I almost got whiplash reading that last line.  Magister sets up a nice teaching moment with "while ignoring what it [the Church] is and its unique original organizing principles."  I was ready for a clear-eyed exposition of eucharistic ecclesiology or something.  Instead we get awkward flattery about "the best legal culture" and "internationally valid pacts."  Right.  Cuz that's precisely what Jesus purposefully availed himself of when he faced Pilate and the Sanhedrin. 

The rest of the Magister's post goes on to lecture us about the principle of sovereign immunity.  The simple syllogism here is: Vatican is a State; States have immunity; therefore Vatican has immunity.  Period, cuz international law says so and the Church has always taken shelter under the Patronage of St. Ius Gentium the Archangel.  It's like playing Truth or Dare.  Church or State?

Related: If this Wamp is Christianity in the public square, who can blame anyone for going with ardent public square secularism?

Wednesday, July 07, 2010

Fruit of the Beat/Hippie Generation

#1,432: "There are no more old people, only decrepit youths.

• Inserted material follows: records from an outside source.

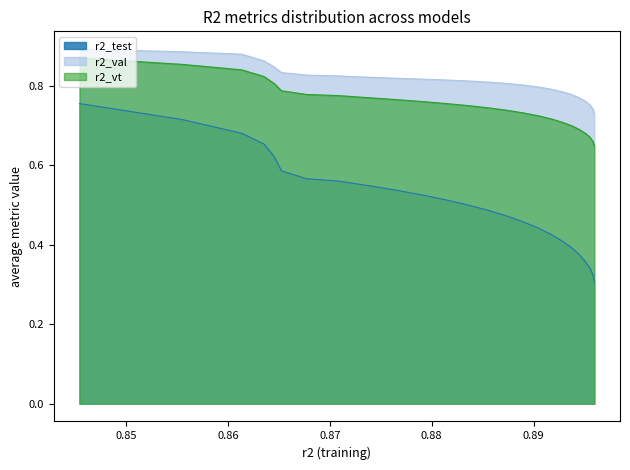

Which series has the widest spread of values?

r2_test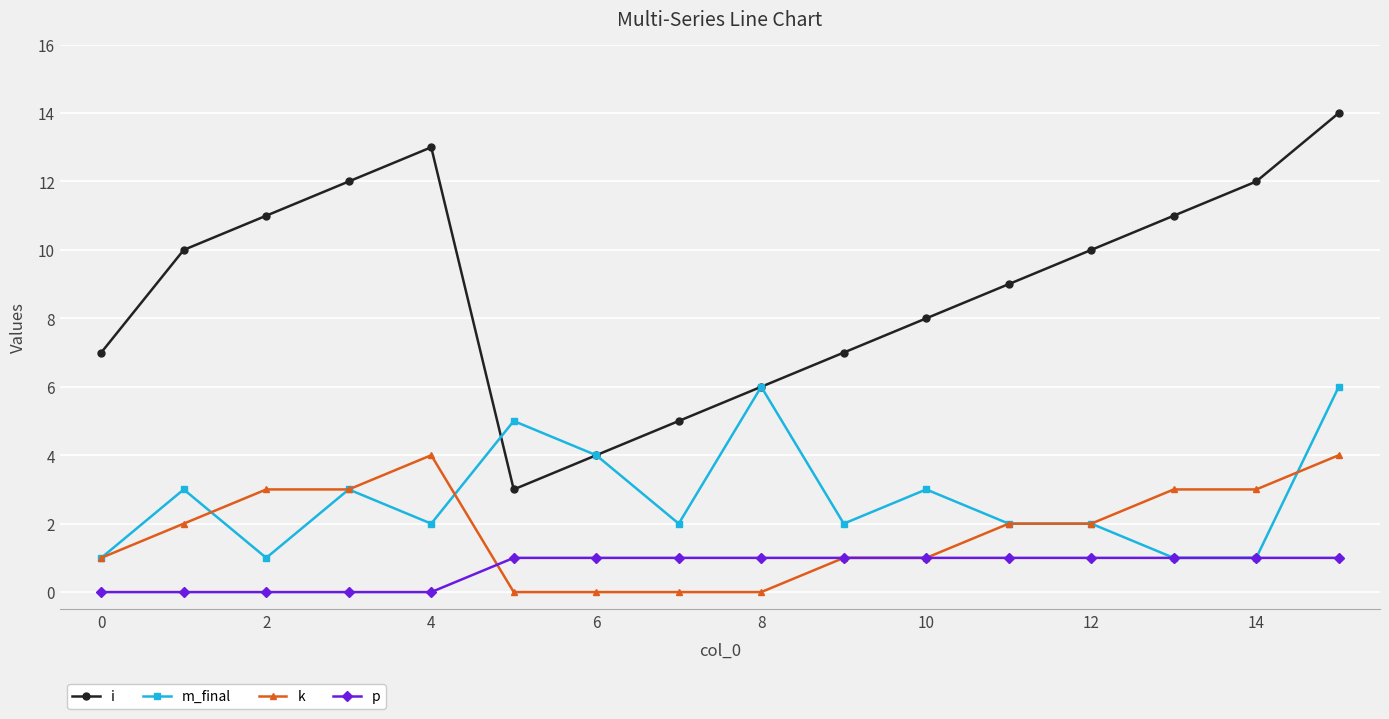

Which series has the largest total across all categories?

i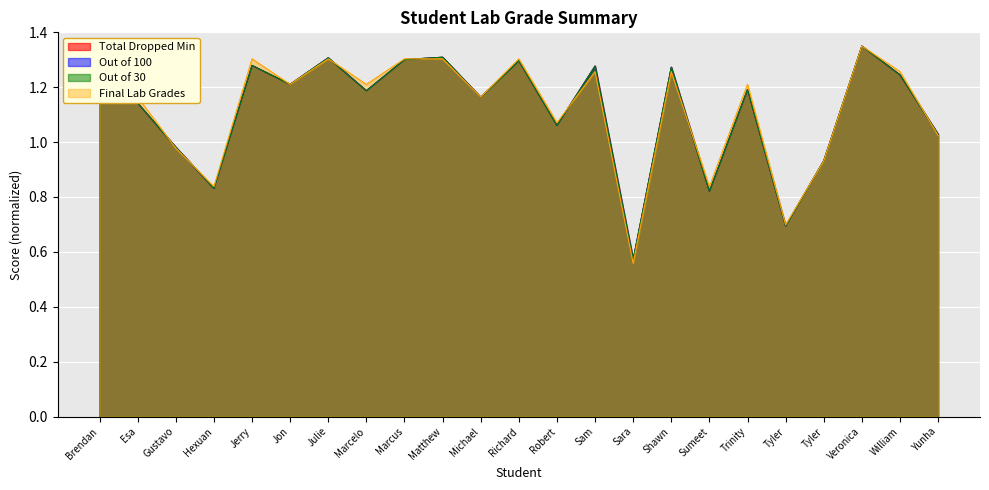

Which series changed the most between Julie and Sam?

Final Lab Grades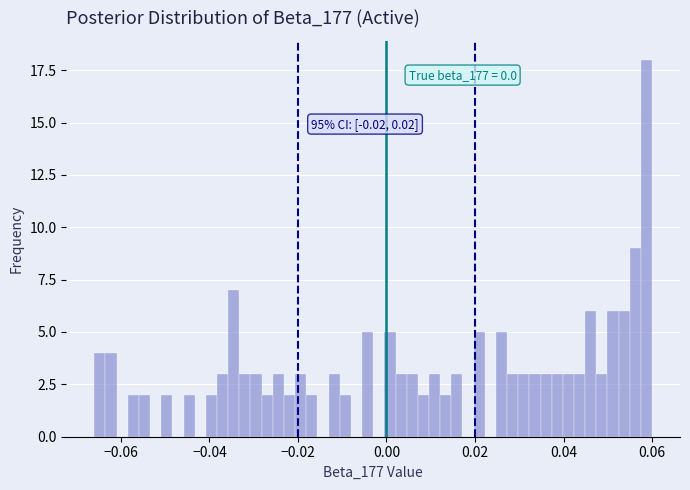

Read against the x-axis, roughly where is the centre of the tallest bar?

0.058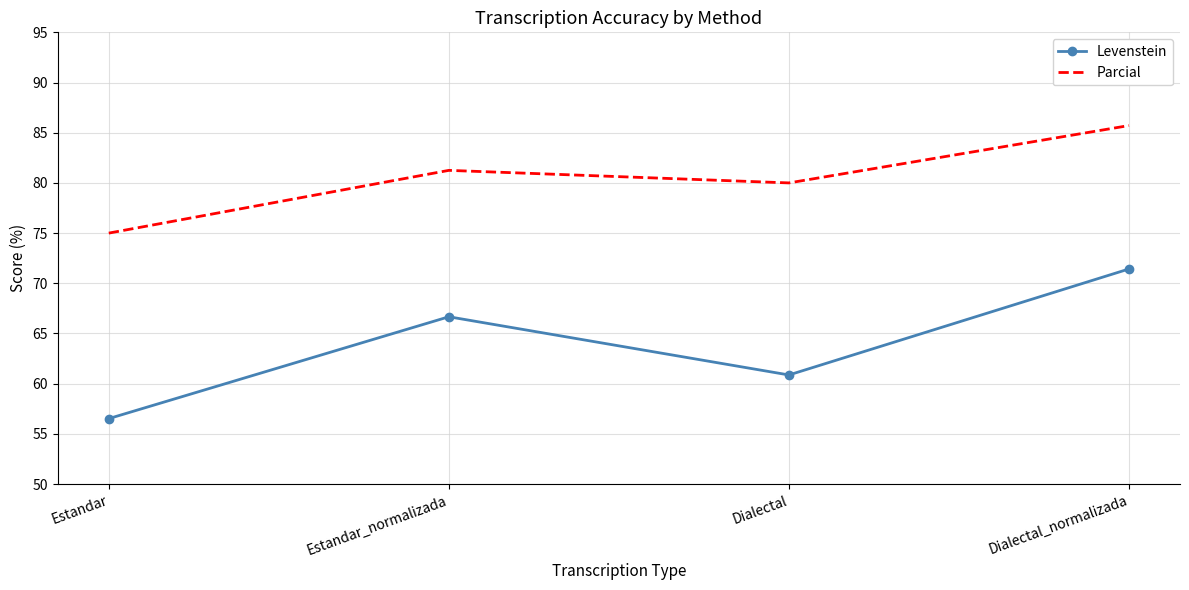

At which label does Levenstein first exceed 66?

Estandar_normalizada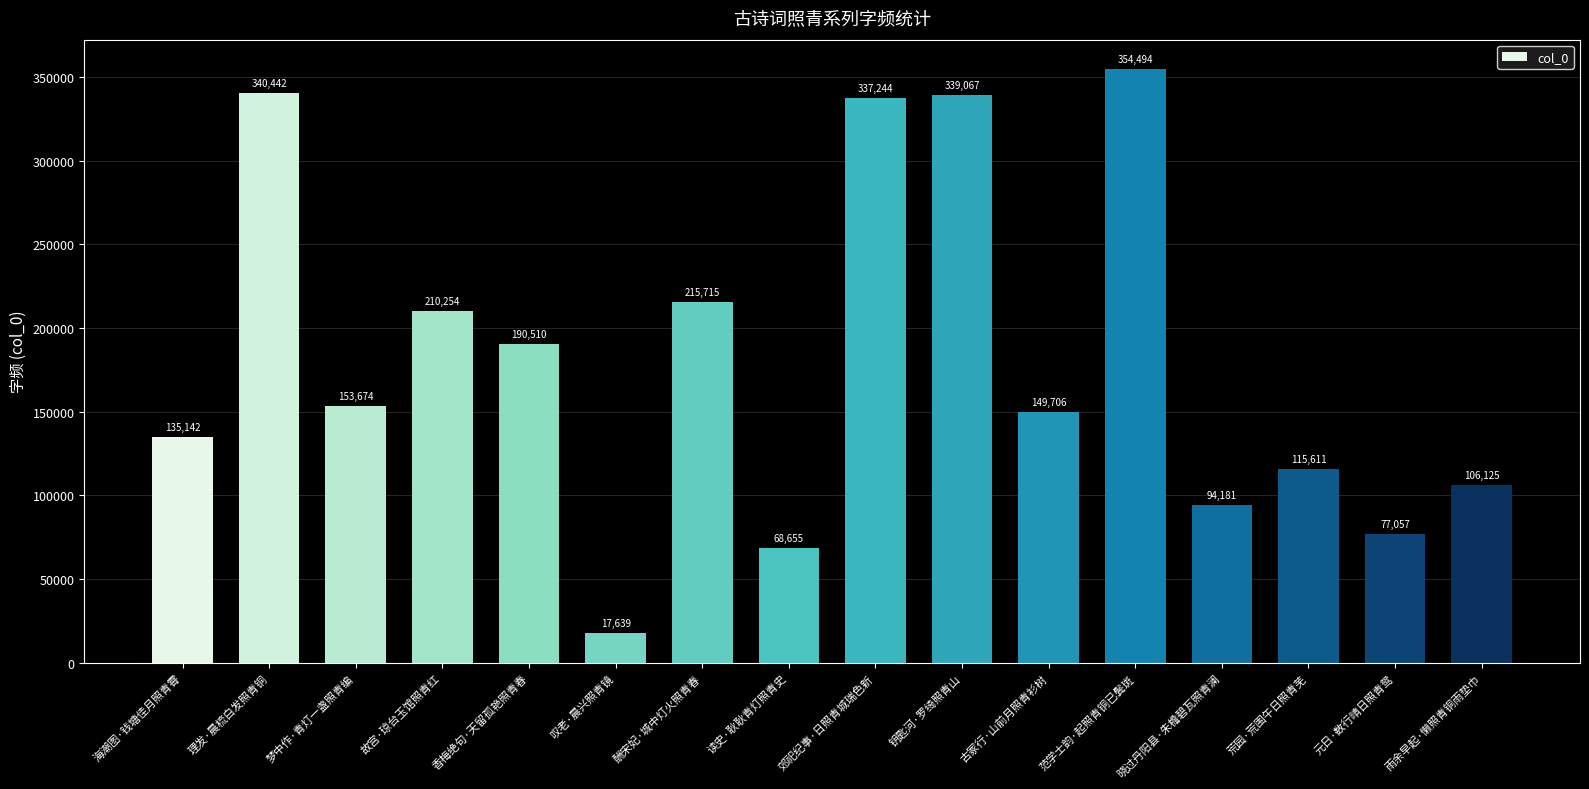

What is the difference between the maximum and minimum values?

336855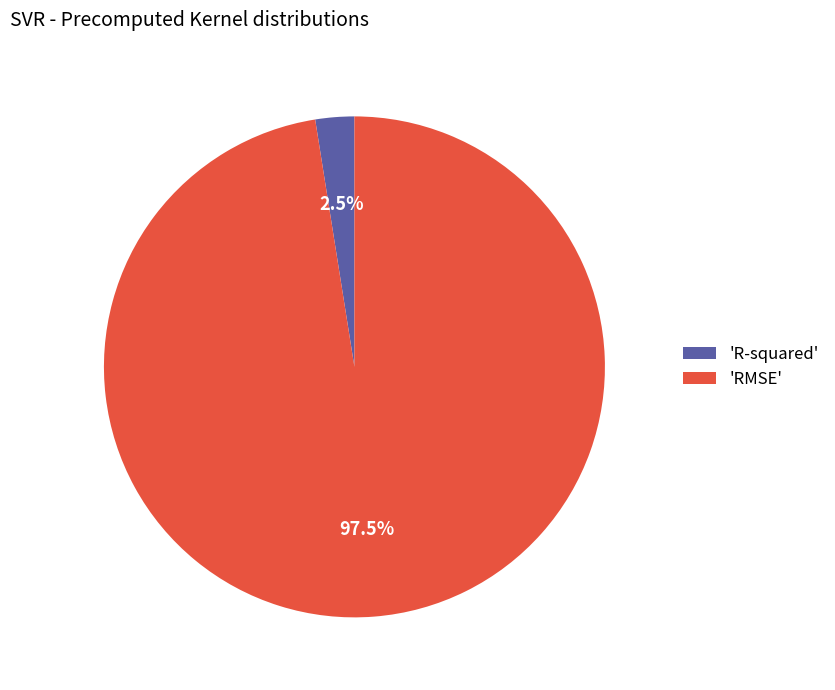

What is the largest slice in the pie chart?

'RMSE'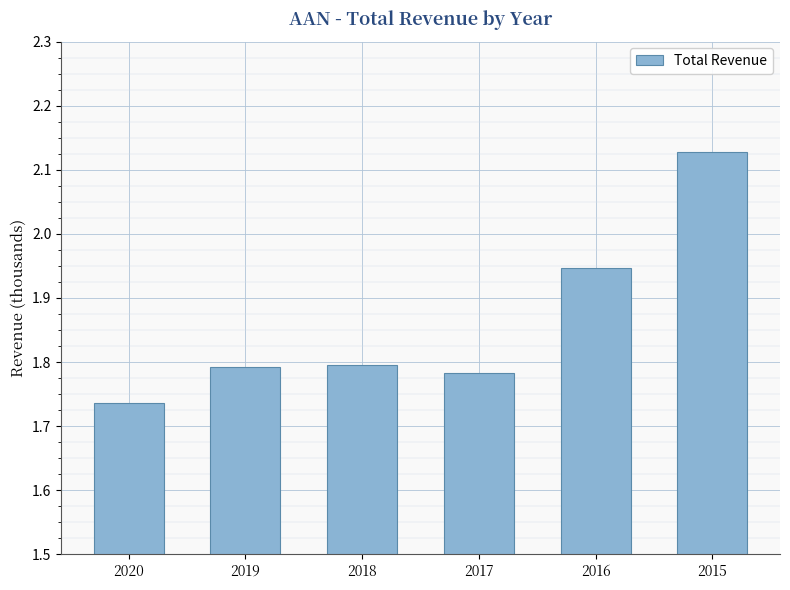

What is the maximum value shown in the chart?

2127200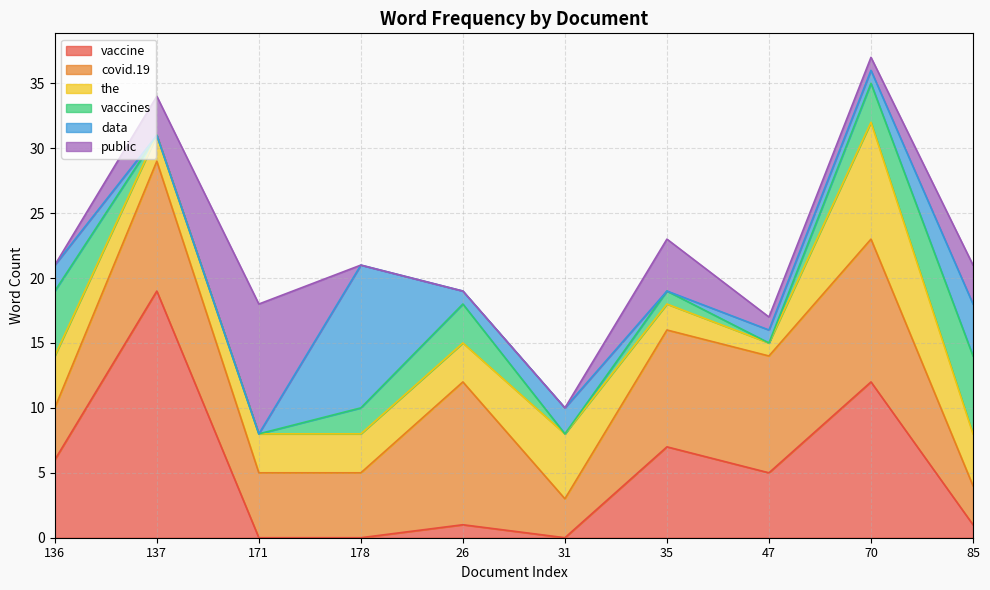

What is the difference between the the values at 178 and 85?

1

Escolios a un Texto Implícito: Selección, p. 242

Unity vs. Obedience

But the anti-canonical practices that are bewailed in "unity rhetoric" go beyond mere inconsistency: if there is any inconsistency, it lies in the fact that some jurisdictions are better at complying with the Church Canons than others. If I saw this list for the first time, without having read it first in the context of unification, I would have said, in my untutored "the-emperor-has-no-clothes-on" wit, that this list of problems must have spilled out from a departure from Tradition, or a failure of apostolic leadership – not disunity. If a funeral service in one Temple ends up with a trip to the crematorium, administrative unity is not what is needed: obedience is.
~Fr. Jonathan Tobias
I wish Catholics would get this distinction straight. Do we seek liturgical/doctrinal conformity for unity's sake or is it to grow in unity with the Fathers? Is unity from without or within? On both Catholic left and right, it seems the former is more important, hence our endless carping and strutting over what does the Pope or the prayer "really say." Administrative or jurisdictional unity is so illusory. Catholics (and apparently many Americanized Orthodox) have come to believe that unity is something that can be established, enforced, and extended by institutional, impersonal power. I now realize how this is the mind of Anti-Christ.

Thursday, July 01, 2010

The Story of Having No Story

From a lecture by my (and, it seems, every other Catholic's) favorite Protestant theologian Prof. Stanley Hauerwas back in March.
Of course the problem with the story that you should have no story except the story you choose when you had no story is that story is a story that you have not chosen.
Thankfully, Hauerwas elaborates:
But Americans do not have the ability to acknowledge that they have not chosen the story that they should have no story except the story they choose when they had no story. As a result they must learn to live with decisions they made when they thought they knew what they were doing but later realized they did not know what they were doing. Of course they have a remedy when it comes to marriage. It is called divorce. They also have a remedy for children. It is called abortion.

The story that you should have no story except the story you choose when you had no story obviously has implications for how faith is understood. The story that you should have no story except the story you choose when you had no story produces people who say things such as, “I believe Jesus is Lord — but that is just my personal opinion.”